Sunday, September 7, 2014

Singed Wings (a "Guest Entry")

The following account was written by my mother, Ruth Kurtz, at the time, for a college journal when she was in college, likely in the early '50's, though taking place in the 30's. A friend of mine alerted me to its existence recently. I had never seen it before. It is a true story, and I think it deserves a larger audience.

Singed Wings

Since the time when my mother would arouse me for my 2 a.m. feeding, I have always been lured by a fascination for night life. Perhaps it is the bright lights--a sort of moth-to-candle type of attraction; perhaps it is the half-feeling of festivity in the air; perhaps it is merely the fact that humanity looks better by lamplight.

At any rate it was that appetite for night life that prompted an older and a younger sister and me to crawl into the car with my father one Saturday night. His destination was only a few hundred yards away, the corner garage, where he was going for gasoline, but that garage constituted the center of Park View's night life; so we loved to go there.

When one traveled by car from my home to this particular garage, there was hardly time to shift into high gear before he was there, but the rubber finger of darkness had erased enough of the familiar features of the place that its charm was in no way lessened.

On the particular Saturday night of which I speak we coasted into the magic pool of light that encircled the front of the building, and, as always, the odor of gasoline, new tires, and grease met us intoxicatingly. Entranced, we rolled down the windows and hung out our smudgy little faces. (Our mother never bathed us until the very last thing Saturday night because we always got dirty again unless we were taken directly from tub to bed.) We waited while my father got out.

Suddenly something was not as it should be. The car had moved! In fact, it was still moving. We did not realize that my father had parked, without pulling the brake, against the car ahead of us, and that car now, within its own rights, was leaving. All we knew was that with uncanny certainty we were moving forward.

My older sister was in the front seat, and she, with amazing foresight, promptly scrambled out, slamming the door behind her. My younger sister and I were in the back seat, and, with the departure of Mary, the burden of the enterprise rested on me. Edith was petrified with terror. To move from that moving death trap cumbered by her was an obvious impossibility. To leave without her would be murderous; so I stayed.

One thing that I had learned during the seven or eight years of my life served me in good stead at this moment. I knew how to drive a car. All you had to do was to keep from running into the other cars on the road and you were all right. That should not be hard. I leaned across the back of the front seat and seized the wheel.

My last glimpse of Mary showed her by the gasoline pumps holding her ears to shut out the inevitable crash with which runaway cars always terminate their short careers. Then with a hearselike lurch, our old Peerless swayed out into the road and was off.
+ + + + +
**EXERCISE INSTRUCTIONS**:
Can you reproduce the runaway-car story word for word between "My older sister" and "seized the wheel.", inclusive?

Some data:
+ + + + +
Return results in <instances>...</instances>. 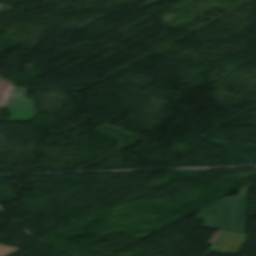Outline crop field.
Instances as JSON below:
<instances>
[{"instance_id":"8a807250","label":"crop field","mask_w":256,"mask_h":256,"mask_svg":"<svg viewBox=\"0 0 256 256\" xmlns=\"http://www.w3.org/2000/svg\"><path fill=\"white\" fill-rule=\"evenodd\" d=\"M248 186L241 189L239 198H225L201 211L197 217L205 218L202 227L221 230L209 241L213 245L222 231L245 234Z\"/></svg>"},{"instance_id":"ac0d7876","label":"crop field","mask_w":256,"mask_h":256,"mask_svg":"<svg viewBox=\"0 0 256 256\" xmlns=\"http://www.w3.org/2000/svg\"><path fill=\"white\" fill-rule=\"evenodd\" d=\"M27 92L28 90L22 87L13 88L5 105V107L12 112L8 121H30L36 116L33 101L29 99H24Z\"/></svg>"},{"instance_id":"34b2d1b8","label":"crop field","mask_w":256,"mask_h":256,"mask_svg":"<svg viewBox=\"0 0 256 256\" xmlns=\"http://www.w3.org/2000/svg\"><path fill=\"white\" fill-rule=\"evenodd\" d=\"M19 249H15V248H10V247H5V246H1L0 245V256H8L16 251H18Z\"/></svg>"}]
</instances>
+ + + + +
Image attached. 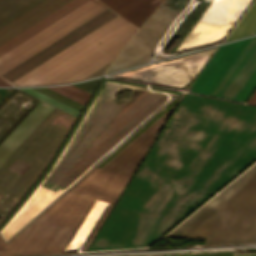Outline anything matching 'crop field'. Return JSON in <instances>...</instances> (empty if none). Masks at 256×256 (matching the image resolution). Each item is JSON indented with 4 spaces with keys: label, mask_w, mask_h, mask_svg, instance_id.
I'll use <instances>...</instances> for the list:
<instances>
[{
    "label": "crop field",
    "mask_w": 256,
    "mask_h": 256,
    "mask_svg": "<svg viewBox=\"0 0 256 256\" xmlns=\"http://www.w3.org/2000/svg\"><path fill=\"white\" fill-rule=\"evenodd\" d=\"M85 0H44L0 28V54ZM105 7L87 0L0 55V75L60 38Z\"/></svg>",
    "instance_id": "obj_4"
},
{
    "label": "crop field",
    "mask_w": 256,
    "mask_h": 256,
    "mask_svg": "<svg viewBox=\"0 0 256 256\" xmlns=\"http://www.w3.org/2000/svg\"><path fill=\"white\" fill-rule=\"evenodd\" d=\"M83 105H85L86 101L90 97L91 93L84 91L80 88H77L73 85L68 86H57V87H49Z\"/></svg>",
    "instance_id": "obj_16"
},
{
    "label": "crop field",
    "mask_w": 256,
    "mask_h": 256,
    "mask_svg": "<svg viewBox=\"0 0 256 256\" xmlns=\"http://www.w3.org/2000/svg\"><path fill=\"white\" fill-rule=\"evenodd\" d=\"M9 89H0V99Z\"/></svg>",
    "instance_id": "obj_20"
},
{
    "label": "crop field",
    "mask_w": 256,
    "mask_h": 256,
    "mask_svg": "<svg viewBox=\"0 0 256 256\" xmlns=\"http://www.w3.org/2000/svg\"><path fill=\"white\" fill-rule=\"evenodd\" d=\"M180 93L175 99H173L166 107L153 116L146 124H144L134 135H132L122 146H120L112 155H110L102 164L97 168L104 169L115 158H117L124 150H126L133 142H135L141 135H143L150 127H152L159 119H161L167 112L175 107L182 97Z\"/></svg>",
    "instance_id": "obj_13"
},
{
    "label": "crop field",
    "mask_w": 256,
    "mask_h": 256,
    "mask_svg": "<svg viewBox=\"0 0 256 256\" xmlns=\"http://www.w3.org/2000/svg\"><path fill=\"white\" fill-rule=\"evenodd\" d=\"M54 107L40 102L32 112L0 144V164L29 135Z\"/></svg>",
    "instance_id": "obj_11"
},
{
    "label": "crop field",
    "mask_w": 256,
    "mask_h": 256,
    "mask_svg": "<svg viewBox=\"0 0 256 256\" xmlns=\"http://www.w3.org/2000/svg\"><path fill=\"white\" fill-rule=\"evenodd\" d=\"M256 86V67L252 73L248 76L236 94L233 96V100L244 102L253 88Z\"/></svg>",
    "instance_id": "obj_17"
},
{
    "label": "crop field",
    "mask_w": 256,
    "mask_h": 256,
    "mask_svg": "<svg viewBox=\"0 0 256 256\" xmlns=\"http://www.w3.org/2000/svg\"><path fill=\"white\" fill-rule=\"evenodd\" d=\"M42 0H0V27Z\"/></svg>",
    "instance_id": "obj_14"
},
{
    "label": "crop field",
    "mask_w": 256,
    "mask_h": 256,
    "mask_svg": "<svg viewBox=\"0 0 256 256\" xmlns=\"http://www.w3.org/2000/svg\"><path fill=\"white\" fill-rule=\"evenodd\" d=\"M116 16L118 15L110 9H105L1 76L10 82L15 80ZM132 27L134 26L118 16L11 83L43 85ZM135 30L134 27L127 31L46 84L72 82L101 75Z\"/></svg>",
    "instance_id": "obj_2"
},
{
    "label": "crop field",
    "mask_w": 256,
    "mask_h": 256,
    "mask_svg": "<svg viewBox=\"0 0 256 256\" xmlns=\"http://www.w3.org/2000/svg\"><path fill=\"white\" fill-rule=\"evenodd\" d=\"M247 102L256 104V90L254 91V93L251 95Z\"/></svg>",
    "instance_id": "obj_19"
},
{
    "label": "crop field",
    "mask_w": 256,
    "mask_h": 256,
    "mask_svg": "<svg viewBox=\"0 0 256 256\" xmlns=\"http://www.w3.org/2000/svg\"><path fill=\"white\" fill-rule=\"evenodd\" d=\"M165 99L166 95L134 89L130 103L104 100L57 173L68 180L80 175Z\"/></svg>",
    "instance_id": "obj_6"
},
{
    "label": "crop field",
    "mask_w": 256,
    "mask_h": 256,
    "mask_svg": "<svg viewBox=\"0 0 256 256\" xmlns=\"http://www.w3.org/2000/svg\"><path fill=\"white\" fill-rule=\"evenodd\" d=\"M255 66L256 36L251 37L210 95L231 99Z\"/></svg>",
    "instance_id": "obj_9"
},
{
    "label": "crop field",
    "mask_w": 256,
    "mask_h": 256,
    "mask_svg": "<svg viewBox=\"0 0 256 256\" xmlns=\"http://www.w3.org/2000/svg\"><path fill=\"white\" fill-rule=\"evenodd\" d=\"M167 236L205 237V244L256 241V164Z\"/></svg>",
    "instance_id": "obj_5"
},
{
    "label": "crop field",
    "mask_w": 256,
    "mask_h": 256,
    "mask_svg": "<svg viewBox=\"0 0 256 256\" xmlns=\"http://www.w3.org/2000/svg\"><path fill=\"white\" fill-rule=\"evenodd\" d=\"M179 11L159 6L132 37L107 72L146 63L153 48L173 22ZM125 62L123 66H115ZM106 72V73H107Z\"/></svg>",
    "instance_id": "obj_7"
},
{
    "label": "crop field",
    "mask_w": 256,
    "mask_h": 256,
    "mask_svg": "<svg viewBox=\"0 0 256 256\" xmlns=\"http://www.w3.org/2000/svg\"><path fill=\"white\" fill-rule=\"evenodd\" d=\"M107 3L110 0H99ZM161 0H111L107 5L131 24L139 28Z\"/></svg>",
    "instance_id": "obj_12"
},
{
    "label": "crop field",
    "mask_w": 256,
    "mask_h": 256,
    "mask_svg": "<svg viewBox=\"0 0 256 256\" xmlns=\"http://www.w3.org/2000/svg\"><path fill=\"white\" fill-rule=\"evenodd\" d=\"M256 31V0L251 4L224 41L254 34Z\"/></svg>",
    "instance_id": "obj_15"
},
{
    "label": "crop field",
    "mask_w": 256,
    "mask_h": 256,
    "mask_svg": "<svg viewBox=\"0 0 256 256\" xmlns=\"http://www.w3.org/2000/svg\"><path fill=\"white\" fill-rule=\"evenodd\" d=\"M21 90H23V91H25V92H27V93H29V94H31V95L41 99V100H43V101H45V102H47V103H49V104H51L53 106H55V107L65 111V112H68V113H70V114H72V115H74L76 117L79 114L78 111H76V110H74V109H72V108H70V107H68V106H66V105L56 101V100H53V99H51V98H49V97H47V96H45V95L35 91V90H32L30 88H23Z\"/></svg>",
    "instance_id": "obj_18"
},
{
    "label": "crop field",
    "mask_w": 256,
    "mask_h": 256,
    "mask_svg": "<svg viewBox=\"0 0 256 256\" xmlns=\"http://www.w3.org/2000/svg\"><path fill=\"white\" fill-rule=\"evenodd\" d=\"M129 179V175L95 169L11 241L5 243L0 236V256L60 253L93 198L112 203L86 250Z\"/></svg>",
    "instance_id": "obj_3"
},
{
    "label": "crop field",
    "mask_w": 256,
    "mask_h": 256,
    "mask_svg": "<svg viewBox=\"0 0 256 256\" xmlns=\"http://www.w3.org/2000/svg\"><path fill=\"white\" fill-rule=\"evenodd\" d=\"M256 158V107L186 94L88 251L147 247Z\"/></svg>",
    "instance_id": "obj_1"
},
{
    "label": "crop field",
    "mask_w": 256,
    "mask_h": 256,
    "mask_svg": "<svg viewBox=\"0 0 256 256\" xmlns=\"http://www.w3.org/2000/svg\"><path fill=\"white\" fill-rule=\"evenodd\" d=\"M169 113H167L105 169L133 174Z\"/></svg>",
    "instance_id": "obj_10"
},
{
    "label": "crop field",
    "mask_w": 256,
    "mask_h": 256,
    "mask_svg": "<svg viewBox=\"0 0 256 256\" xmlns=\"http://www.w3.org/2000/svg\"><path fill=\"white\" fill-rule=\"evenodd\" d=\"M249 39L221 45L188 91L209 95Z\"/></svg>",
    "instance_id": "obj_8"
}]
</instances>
+ + + + +
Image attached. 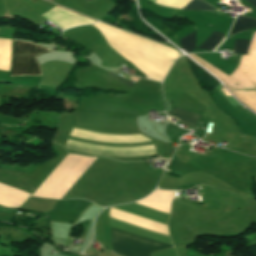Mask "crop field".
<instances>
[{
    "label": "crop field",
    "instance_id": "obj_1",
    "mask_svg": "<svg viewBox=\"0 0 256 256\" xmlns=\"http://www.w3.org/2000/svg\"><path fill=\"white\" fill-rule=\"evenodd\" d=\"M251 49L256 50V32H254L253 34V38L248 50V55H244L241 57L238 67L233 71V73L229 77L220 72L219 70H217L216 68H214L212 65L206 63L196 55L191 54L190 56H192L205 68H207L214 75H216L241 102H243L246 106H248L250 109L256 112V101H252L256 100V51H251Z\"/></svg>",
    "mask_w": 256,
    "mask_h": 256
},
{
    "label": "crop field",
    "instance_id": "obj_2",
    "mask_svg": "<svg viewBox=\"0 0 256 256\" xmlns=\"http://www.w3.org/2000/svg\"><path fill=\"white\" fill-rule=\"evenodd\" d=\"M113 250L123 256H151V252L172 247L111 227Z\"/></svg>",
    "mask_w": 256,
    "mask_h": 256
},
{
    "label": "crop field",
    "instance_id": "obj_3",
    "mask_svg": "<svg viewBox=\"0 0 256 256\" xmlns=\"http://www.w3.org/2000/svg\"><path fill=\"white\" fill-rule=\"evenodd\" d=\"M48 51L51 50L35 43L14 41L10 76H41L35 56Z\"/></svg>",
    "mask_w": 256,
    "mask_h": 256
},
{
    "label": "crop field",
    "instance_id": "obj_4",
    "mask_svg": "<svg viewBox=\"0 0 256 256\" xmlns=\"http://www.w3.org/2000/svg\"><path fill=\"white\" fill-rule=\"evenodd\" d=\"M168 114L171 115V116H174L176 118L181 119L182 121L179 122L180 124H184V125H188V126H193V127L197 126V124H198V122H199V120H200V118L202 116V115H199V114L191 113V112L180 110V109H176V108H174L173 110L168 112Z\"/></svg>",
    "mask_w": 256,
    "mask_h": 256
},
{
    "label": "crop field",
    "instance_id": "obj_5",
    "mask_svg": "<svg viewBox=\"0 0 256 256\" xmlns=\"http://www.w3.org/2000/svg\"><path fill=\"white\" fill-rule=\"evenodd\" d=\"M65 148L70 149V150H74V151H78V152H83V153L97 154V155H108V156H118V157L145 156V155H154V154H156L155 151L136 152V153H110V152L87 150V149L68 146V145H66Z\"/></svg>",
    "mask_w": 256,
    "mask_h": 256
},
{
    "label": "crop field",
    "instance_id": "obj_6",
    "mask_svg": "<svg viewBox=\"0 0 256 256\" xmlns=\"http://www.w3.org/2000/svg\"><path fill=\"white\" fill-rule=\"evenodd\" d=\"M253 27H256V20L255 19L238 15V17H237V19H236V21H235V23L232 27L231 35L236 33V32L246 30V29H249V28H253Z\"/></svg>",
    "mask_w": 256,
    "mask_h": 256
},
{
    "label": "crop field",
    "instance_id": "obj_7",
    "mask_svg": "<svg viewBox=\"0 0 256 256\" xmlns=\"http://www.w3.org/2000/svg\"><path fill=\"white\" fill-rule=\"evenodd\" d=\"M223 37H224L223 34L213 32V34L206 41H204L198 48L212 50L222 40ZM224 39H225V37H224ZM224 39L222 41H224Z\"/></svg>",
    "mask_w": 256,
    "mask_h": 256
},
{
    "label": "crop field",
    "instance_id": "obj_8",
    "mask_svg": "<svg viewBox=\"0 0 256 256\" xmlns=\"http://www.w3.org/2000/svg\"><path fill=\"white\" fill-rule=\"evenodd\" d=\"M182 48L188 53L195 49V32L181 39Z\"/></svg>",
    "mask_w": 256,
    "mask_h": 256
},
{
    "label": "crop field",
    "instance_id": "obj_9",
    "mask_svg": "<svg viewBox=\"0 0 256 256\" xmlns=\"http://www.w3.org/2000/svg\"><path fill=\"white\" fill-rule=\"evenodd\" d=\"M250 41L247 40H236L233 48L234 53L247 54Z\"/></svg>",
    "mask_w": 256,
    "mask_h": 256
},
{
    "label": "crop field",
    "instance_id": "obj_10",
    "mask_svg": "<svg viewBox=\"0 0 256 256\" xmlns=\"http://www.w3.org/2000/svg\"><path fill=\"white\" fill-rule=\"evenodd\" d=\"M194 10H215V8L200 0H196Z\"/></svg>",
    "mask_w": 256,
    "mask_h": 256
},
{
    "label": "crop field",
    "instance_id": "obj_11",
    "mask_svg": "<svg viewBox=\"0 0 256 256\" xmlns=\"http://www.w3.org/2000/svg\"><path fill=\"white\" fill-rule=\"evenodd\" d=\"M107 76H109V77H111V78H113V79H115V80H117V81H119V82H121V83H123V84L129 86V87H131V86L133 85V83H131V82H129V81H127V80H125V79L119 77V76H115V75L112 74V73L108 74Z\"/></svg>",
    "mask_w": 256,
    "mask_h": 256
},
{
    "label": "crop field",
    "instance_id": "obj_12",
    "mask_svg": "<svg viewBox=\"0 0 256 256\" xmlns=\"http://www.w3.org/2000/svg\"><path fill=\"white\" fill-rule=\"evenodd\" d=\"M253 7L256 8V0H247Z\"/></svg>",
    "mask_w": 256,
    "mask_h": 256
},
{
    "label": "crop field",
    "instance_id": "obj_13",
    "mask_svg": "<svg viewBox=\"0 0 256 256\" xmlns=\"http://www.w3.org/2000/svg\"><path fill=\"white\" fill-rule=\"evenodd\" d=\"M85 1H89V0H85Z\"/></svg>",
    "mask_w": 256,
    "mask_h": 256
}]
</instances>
+ + + + +
**FULL ANSWER**:
My older sister was in the front seat, and she, with amazing foresight, promptly scrambled out, slamming the door behind her. My younger sister and I were in the back seat, and, with the departure of Mary, the burden of the enterprise rested on me. Edith was petrified with terror. To move from that moving death trap cumbered by her was an obvious impossibility. To leave without her would be murderous; so I stayed.

One thing that I had learned during the seven or eight years of my life served me in good stead at this moment. I knew how to drive a car. All you had to do was to keep from running into the other cars on the road and you were all right. That should not be hard. I leaned across the back of the front seat and seized the wheel.